» Exercise details: Keep every line of the data below that has the string "criminal" and present those lines.

Records from a data source:

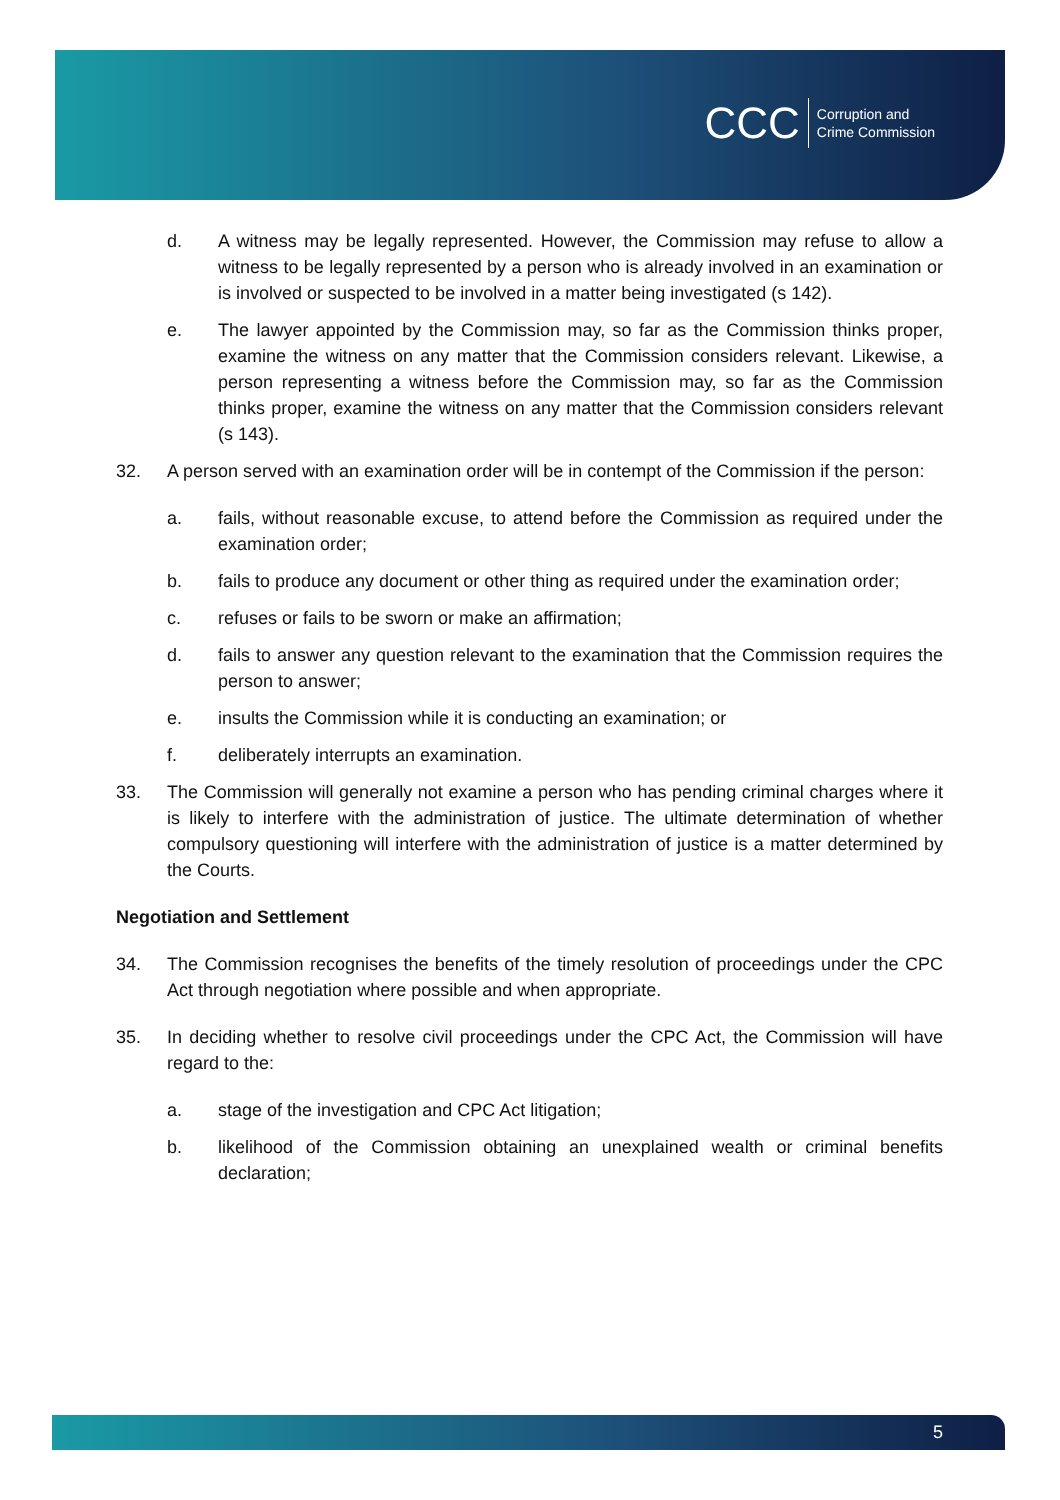CCC Corruption and
Crime Commission
d. A witness may be legally represented. However, the Commission may refuse to allow a witness to be legally represented by a person who is already involved in an examination or is involved or suspected to be involved in a matter being investigated (s 142).
e. The lawyer appointed by the Commission may, so far as the Commission thinks proper, examine the witness on any matter that the Commission considers relevant. Likewise, a person representing a witness before the Commission may, so far as the Commission thinks proper, examine the witness on any matter that the Commission considers relevant (s 143).
32. A person served with an examination order will be in contempt of the Commission if the person:
a. fails, without reasonable excuse, to attend before the Commission as required under the examination order;
b. fails to produce any document or other thing as required under the examination order;
c. refuses or fails to be sworn or make an affirmation;
d. fails to answer any question relevant to the examination that the Commission requires the person to answer;
e. insults the Commission while it is conducting an examination; or
f. deliberately interrupts an examination.
33. The Commission will generally not examine a person who has pending criminal charges where it is likely to interfere with the administration of justice. The ultimate determination of whether compulsory questioning will interfere with the administration of justice is a matter determined by the Courts.
Negotiation and Settlement
34. The Commission recognises the benefits of the timely resolution of proceedings under the CPC Act through negotiation where possible and when appropriate.
35. In deciding whether to resolve civil proceedings under the CPC Act, the Commission will have regard to the:
a. stage of the investigation and CPC Act litigation;
b. likelihood of the Commission obtaining an unexplained wealth or criminal benefits declaration;
5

» Solved exercise:
33. The Commission will generally not examine a person who has pending criminal charges where it is likely to interfere with the administration of justice. The ultimate determination of whether compulsory questioning will interfere with the administration of justice is a matter determined by the Courts.
b. likelihood of the Commission obtaining an unexplained wealth or criminal benefits declaration;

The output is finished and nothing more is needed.